From: Peter Zijlstra <peterz@infradead.org>
To: "Puchert, Aaron" <aaron.puchert@sap.com>
Cc: Marco Elver <elver@google.com>,
Aaron Ballman <aaron@aaronballman.com>,
"linux-toolchains@vger.kernel.org"
<linux-toolchains@vger.kernel.org>,
"llvm@lists.linux.dev" <llvm@lists.linux.dev>,
Bart Van Assche <bvanassche@acm.org>,
"Paul E. McKenney" <paulmck@kernel.org>,
Boqun Feng <boqun.feng@gmail.com>
Subject: Re: Thread Safety Analysis and the Linux kernel
Date: Thu, 6 Mar 2025 11:37:52 +0100 [thread overview]

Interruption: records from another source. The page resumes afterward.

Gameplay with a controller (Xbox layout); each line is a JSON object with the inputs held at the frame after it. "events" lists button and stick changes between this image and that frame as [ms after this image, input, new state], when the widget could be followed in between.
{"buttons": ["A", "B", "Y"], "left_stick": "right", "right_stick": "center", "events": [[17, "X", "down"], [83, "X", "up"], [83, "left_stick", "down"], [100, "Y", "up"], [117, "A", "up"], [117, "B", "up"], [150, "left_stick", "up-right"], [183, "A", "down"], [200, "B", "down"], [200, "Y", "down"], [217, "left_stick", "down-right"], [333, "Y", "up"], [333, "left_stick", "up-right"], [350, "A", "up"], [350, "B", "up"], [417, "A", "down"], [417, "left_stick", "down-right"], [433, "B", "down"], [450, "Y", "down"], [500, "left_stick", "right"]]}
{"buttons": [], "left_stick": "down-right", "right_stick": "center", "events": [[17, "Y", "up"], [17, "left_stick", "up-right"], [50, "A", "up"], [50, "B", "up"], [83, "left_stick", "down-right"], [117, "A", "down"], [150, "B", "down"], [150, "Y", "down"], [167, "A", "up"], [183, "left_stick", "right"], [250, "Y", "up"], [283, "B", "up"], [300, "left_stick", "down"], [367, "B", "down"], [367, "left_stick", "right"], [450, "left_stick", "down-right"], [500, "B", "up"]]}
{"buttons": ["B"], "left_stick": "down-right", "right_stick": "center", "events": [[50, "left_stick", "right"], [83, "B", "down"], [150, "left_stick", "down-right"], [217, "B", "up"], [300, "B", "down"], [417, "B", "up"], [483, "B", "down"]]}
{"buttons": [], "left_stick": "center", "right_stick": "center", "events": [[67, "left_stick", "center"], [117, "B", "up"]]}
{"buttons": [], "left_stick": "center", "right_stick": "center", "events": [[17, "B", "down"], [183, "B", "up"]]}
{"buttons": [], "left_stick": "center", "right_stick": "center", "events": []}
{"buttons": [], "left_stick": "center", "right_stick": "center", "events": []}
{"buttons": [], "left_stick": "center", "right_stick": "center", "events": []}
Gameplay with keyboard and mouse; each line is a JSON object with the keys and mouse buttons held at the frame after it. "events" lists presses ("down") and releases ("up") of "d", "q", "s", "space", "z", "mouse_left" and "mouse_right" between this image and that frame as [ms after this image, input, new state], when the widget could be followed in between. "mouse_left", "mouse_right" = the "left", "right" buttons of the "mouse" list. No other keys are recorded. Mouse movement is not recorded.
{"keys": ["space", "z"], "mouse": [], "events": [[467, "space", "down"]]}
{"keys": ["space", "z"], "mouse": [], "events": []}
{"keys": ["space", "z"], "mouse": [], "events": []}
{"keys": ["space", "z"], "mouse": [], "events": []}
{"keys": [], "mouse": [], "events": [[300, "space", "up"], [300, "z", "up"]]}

Message-ID: <20250306103752.GE16878@noisy.programming.kicks-ass.net> (raw)
In-Reply-To: <DB7PR02MB36260C79D8CD91925D0D3447E7CB2@DB7PR02MB3626.eurprd02.prod.outlook.com>
On Wed, Mar 05, 2025 at 11:54:14PM +0000, Puchert, Aaron wrote:
> > 5. Better control-flow handling. Basic understanding of conditional
> > locking, which is explicitly ruled out in:
> > https://clang.llvm.org/docs/ThreadSafetyAnalysis.html#conditional-locks
> > - however, if there's some way to even get basic support, would vastly
> > improve things for the kernel.
>
> The paper goes into some detail why this is tricky with the current
> design. We don't want to explore execution paths, because that
> obviously results in a combinatorial explosion. The Clang static
> analyzer deals with that by limiting exploration, but that makes it
> fuzzy and of course slow. As a warning flag we're part of the compiler
> itself, and the recommended practice is -Werror=thread-safety, so both
> of these are highly problematic. We want the analysis to be
> predictable and fast.
>
> It would be interesting to see some patterns. One "trick" that I have
> played with is to move the conditional locking into the capability
> itself: it is then unconditionally acquired or released, but the
> underlying mutex is only acquired or released based on some global
> state or member. Something like this:
>
> struct __attribute__((capability("mutex"))) conditional_mutex
> {
> struct mutex mu;
> bool active;
> }
>
> void acquire_conditional_mutex(struct conditional_mutex* cmu)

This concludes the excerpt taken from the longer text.